Myanmar’s mily can’t call shots on Rohingya repatriation

Dr. Azeem Ibrahim

The Rohingya refugee crisis is not over. Rohingyas fled Myanmar in 2017 and afterwards, attempting to escape the genocidal advance of the country’s military. It burned their homes. It razed their villages. And it killed whomever it could find. More than 700,000 people were forced from the country. It was an exodus not seen in more than 50 years of refugee movement by the Rohingya out of Myanmar. They had been persecuted openly since the 1970s, but never so viciously as in the stage of the genocide from 2017 on.
Rohingya refugees fled by boat to Bangladesh, to Cox’s Bazar. That is where many of them now live; confined to a refugee camp for more than five years, they languish in poverty and squalor. But the refugee crisis is not over. With Myanmar in a state of cruel civil war, and the Rohingya still exiled from their home, the refugee movement continues.

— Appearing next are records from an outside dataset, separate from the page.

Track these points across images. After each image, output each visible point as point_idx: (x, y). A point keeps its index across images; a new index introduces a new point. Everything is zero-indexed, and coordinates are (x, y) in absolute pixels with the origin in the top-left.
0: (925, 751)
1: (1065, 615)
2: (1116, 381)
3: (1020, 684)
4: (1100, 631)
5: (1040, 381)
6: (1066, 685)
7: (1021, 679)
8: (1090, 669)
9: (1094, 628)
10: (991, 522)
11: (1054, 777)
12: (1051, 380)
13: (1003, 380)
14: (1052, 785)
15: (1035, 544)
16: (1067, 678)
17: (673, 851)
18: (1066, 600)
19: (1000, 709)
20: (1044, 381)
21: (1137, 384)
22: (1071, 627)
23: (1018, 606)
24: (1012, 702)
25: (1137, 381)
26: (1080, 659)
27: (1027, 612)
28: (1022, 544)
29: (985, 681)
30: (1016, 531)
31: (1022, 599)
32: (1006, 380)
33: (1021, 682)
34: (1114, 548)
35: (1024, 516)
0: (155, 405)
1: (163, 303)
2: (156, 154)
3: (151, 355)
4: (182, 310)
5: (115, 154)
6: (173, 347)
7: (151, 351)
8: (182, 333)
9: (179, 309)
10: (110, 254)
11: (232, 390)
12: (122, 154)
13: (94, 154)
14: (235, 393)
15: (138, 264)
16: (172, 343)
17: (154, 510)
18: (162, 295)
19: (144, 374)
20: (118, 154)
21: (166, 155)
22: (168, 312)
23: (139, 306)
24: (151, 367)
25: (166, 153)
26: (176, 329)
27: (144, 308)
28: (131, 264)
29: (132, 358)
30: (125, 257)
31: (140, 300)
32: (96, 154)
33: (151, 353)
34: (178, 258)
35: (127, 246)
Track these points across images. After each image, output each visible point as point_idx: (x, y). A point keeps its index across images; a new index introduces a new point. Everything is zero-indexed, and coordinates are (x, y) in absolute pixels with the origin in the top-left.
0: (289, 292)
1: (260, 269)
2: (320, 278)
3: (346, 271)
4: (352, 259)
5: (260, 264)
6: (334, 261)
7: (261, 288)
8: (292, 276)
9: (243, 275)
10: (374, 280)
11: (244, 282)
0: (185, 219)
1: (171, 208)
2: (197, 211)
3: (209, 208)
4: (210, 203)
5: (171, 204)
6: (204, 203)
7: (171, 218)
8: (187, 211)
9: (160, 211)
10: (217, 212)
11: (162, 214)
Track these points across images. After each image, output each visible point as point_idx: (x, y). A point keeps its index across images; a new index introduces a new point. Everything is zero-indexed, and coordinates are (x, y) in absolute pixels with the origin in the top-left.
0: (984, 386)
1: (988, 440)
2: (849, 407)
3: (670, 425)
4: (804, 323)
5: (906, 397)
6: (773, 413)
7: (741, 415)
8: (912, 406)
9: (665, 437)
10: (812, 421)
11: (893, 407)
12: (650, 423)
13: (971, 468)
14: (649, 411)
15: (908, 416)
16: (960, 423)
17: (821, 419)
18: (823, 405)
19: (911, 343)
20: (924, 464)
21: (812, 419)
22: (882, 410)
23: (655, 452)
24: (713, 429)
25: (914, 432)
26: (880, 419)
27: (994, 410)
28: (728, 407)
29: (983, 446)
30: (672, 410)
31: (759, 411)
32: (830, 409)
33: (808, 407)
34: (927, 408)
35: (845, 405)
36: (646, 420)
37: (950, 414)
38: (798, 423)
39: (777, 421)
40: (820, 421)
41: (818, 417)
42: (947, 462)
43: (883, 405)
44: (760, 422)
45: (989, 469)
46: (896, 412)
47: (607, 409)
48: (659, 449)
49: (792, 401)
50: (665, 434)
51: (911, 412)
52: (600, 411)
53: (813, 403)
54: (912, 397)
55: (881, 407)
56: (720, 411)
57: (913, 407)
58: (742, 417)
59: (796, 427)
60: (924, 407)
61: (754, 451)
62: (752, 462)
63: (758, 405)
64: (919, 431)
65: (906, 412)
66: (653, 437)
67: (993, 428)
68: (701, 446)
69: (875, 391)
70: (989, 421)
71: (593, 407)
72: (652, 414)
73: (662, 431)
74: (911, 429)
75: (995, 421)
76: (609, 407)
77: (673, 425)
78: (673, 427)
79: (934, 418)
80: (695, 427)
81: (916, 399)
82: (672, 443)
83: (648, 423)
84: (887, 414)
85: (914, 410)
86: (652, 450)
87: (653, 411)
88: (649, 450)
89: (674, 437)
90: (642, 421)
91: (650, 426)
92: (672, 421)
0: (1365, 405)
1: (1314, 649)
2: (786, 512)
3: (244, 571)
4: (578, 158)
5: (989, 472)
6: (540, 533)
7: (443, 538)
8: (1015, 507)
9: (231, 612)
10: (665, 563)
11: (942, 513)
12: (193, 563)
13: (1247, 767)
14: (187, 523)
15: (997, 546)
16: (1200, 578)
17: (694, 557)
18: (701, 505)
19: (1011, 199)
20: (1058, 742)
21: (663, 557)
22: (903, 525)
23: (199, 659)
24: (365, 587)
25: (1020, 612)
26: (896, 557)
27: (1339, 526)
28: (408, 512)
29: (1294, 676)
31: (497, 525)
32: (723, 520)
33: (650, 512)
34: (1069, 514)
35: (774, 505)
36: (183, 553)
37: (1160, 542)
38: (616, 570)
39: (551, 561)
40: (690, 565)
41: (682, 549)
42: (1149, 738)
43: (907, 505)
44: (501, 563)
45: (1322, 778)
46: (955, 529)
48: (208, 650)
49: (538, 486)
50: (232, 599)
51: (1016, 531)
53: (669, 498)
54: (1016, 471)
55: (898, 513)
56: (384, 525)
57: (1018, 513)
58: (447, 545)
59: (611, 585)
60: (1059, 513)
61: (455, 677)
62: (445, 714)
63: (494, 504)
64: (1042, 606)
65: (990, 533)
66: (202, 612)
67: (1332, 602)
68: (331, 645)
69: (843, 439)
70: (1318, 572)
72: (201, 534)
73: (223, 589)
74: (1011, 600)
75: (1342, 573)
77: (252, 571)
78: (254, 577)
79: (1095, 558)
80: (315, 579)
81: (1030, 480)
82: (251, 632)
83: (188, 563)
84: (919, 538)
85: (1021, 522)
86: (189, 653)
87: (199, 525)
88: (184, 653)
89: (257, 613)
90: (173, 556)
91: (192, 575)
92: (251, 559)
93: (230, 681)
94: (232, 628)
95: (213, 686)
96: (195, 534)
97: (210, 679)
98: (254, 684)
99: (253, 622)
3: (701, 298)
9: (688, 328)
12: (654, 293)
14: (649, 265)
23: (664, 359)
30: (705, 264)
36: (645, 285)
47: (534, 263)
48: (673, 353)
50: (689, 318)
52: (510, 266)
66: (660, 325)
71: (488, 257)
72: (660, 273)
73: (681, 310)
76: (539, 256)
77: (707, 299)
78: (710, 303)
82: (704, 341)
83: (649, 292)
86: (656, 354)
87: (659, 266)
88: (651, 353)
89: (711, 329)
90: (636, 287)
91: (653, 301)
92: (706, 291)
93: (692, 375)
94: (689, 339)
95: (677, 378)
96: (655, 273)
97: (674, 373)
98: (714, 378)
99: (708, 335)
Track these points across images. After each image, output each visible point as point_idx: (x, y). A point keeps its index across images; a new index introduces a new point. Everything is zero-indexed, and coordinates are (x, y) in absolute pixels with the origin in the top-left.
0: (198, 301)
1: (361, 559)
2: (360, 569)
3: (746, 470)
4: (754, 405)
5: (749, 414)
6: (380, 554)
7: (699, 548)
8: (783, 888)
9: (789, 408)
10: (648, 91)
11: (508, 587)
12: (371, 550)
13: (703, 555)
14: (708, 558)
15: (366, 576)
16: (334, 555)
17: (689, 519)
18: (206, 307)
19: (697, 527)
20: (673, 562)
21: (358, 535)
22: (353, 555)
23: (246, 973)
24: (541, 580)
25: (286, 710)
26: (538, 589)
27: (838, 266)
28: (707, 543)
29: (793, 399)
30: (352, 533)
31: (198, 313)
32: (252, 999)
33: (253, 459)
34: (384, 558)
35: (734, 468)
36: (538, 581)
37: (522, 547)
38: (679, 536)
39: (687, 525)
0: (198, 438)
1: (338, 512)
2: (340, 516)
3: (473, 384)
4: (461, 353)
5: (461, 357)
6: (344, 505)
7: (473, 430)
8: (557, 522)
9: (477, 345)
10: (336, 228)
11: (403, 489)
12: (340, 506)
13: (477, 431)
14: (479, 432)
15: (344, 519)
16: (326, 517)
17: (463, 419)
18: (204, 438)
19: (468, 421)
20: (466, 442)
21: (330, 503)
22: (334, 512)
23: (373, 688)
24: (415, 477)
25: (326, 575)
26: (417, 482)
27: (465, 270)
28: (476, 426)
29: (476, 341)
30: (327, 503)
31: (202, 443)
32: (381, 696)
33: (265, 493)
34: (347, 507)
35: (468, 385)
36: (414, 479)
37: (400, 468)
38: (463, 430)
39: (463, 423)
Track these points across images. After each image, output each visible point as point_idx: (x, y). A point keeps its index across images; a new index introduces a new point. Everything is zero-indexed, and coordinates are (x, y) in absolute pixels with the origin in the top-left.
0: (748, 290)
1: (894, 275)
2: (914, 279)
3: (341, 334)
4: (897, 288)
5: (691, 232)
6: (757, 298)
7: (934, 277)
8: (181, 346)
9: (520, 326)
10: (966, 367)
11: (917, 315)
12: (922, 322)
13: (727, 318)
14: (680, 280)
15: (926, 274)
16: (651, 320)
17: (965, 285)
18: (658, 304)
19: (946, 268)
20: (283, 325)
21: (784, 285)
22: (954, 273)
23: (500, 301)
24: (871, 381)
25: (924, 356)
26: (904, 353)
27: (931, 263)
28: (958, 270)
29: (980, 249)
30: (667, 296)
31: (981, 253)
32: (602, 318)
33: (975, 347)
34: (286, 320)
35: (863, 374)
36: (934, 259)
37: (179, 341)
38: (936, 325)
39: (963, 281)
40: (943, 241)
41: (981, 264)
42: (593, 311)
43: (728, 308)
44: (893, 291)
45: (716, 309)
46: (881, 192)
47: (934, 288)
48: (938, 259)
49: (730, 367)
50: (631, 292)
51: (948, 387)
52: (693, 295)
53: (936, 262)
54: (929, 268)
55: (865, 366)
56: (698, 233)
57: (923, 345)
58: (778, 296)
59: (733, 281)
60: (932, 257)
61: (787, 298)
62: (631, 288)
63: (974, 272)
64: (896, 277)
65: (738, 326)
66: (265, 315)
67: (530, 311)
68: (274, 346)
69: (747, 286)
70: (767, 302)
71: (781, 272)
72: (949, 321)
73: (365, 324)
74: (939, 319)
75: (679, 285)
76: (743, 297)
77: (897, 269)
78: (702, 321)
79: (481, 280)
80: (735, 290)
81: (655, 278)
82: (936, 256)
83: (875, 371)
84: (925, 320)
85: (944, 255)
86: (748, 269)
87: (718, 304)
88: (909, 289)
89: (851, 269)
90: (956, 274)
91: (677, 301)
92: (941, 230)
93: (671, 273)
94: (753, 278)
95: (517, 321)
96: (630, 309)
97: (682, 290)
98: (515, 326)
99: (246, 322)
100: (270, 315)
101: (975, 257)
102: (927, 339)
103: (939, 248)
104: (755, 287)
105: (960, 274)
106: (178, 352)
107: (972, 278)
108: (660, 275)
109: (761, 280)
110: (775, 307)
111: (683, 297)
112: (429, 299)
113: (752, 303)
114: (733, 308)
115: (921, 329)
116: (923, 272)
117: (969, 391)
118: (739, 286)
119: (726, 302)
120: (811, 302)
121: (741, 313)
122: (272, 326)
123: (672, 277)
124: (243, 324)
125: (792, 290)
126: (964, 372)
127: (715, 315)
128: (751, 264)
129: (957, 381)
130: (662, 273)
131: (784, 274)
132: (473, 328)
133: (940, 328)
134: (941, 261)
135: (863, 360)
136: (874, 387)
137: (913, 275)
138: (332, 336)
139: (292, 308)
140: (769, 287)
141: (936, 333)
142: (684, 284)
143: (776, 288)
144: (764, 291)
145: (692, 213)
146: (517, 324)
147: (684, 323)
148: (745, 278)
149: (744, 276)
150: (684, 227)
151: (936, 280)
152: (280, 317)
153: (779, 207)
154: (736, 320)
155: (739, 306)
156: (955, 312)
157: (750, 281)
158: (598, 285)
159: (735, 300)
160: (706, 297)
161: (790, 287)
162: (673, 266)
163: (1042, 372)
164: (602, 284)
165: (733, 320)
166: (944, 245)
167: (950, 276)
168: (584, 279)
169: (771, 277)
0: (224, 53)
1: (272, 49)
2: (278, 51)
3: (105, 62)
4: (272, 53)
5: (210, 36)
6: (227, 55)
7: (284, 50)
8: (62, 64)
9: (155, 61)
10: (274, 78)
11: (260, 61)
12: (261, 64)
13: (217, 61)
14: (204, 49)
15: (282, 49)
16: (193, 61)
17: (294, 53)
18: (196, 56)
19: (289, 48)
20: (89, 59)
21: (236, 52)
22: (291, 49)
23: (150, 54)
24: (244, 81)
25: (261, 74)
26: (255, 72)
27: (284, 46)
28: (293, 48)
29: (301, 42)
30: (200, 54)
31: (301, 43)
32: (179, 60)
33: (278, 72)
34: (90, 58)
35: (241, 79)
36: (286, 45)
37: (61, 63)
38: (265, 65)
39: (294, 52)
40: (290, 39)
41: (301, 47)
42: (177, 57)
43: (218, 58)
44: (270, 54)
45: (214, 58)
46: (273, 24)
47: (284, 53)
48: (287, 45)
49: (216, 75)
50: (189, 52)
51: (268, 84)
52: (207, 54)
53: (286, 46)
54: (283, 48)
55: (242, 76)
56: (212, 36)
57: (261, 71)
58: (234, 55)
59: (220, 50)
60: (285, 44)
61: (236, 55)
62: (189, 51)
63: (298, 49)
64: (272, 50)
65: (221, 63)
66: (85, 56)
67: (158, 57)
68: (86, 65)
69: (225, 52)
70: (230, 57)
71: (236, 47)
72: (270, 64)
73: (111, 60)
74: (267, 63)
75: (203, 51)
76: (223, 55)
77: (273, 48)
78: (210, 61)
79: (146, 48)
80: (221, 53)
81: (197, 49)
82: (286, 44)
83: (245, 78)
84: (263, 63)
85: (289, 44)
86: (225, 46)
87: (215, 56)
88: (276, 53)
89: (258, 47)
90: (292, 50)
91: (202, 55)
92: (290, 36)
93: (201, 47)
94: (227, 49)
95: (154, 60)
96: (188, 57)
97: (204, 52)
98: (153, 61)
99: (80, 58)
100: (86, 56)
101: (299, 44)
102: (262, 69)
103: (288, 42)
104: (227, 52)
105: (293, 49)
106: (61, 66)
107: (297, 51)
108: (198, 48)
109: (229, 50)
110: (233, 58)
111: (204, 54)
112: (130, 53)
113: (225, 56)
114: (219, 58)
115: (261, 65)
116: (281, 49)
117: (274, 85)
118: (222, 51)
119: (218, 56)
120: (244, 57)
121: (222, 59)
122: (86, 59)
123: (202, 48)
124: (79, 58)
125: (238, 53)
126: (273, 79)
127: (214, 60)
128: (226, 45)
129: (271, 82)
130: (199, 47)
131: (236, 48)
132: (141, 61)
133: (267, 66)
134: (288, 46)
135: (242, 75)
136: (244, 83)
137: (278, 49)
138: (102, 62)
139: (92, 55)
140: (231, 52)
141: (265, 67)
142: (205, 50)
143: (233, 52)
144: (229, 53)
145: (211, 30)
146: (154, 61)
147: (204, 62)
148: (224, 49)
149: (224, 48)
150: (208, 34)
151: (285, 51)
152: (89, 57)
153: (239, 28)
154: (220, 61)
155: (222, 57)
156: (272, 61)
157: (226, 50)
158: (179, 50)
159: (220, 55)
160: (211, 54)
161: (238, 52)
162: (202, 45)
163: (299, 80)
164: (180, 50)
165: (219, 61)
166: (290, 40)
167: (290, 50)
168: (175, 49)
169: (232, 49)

The Washington Post reports that Rohingya women, especially, are attempting to pay smugglers to take them and their children away from the camps in Cox’s Bazar. Using UN statistics, the Post estimates that more than 3,500 Rohingya have attempted to flee their confinement in 2022, which represents a fivefold increase from the year before: Tellingly, this is the largest number of Rohingya attempting to leave Bangladesh or any country since the mass movement under threat of violence in 2017.
They wish to move on because the refugee camps in Cox’s Bazar are not just inadequate: They are horrific. The adults cannot work – at least legally, so they must resort to the illicit economy. The children are malnourished and risk famine. Bangladeshi authorities are prone to turn blind eyes to gang activity in the camp, and the illegal use of trafficked Rohingya labor in India and Bangladesh itself. This is not a place the Rohingya mothers wish their children to grow up – a camp out of place and out of time, where safe return home is a distant and unlikely dream.
And there is another thing. All the while, the military junta that controls the government of Myanmar is determined to get the Rohingya back under its control. Ever since the coup in 2021, the junta has attempted to govern Myanmar through force. It has fought ever since a brutal civil war against the supporters of the ousted civilian government, and various ethnic parties and militias. In a war of all against all, the military has proven itself savage and violent. This is the government that attempts to recover the Rohingya refugees; it is made up of the very people, and the very military structures, which committed genocide against the Rohingya in 2017. The Rohingya know what they most fear – being repatriated to an unsafe country under the firm control of the military that wishes not just to do them harm, but to finish the job of exterminating them.
And yet this is what is at risk of happening. The military authorities have repeatedly attempted to negotiate repatriations with the Bangladesh government. In the most recent version of this deal, the first list submitted by the junta to Bangladeshi authorities includes more than 1,100 names. Bangladeshi authorities say that they are close to clearing everyone on this list for repatriation. They make no mention of the fact that in doing so, the Bangladeshi state is placing these people once more in the lions’ den. So this is why Rohingya mothers once again consider the dangerous prospect of attempting to transport their children over unsafe waters in unsound craft. They cannot stay where they are; they cannot go back in peace.
The international community may feel impotent when confronted with this challenge. The junta appears to be going nowhere: Myanmar’s civil war is complex, and it is also largely hidden from global view. The world cannot affect its outcome. But it can ensure justice for the Rohingya by other means. The legal challenge mounted in the International Criminal Court by Gambia is slowly moving on. It accuses the previous and current Myanmar authorities of genocide against the Rohingya. It has profound implications. If the Myanmar military were to be found guilty and liable, persecution of the Rohingya would be made more difficult. International agencies and the international community has the means and the incentive – the obligation – to protect the Rohingya with more energy and certainty.
But that effort needs to be sustained. It cannot happen by itself. If ever a new reason to support justice for all in Myanmar has emerged in the long years since the exodus in 2017, a new refugee crisis is it. The world did its best in 2017 to avert a worse genocide and to solve a pressing refugee crisis. Now is the time to do what it can to ensure the same, and to pursue justice wherever it can be found.